The wreck of the Titanic protected from tourists and explorers. The United States and the United Kingdom have signed an unprecedented treaty to enter into force on Tuesday, said British Minister for the Sea Nusrat Ghani.

"This crucial agreement with the United States to preserve the wreck means that it will now be treated with the sensitivity and respect due to the last remains of 1,500 people," the minister said in a statement during a visit to Belfast (Northern Ireland), where the liner was built.

Garbage and treasure hunters

The treaty, signed in 2003 by the United Kingdom, comes into force after being ratified last November by the head of American diplomacy, Mark Pompeo. It allows the two countries "to grant or refuse licenses authorizing to enter the wreck or to extract objects from it", according to the press release. The wreck, which is in international waters, has so far been protected only by the Unesco Convention on the Protection of the Underwater Cultural Heritage.

Since the discovery in 1985 of the wreck of the Titanic 650km from the Canadian coast, by 4,000 meters deep in the international waters of the Atlantic Ocean, it has been beset by treasure seekers and tourists.

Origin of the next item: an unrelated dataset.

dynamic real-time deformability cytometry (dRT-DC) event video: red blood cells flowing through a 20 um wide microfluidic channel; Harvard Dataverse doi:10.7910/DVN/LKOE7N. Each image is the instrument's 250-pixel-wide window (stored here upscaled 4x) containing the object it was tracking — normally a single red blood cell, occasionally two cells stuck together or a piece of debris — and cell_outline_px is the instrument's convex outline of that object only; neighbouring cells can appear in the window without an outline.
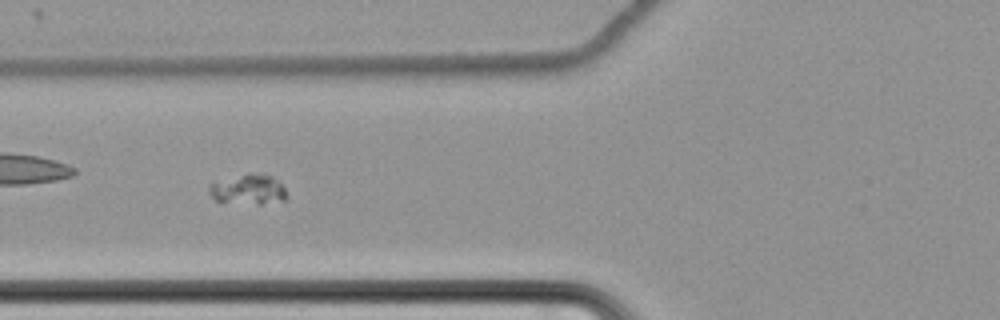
{"species": "common noctule bat (a hibernating species)", "species_latin": "Nyctalus noctula", "temperature_condition": "cold", "stored_images_in_passage": 55, "camera_frame_rate_fps": 3000, "um_per_image_px": 0.085, "animal": {"sex": "female", "body_mass_g": 22.7, "forearm_length_mm": 54.2}, "frame": {"image": 1, "passage_image": 19, "time_ms": 6.0, "image_size_px": [1000, 320], "cell_outline_px": [[288, 200], [260, 204], [216, 200], [208, 192], [208, 188], [212, 184], [248, 172], [272, 176], [284, 188], [288, 196]], "centroid_in_image_um": [21.17, 16.1], "position_along_channel_um": 104.6, "area_um2": 13.24}}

After an expedition to the wreck in 2012, scientists had noted "recent damage to the hull of the Titanic by submarines". They had also alerted against "disturbing quantities of waste and debris thrown by boats on the surface or abandoned near the wreck", the International Maritime Organization worried in a report "about the impacts already visible, which dishonor this place of burial ".

Leaving Southampton on April 10, 1912 to reach New York, the gigantic ocean liner, the largest in the world at the time of its launch, had tragically sunk after having struck an iceberg five days later. Of the 2,224 passengers and crew, nearly 1,500 had died in the tragedy.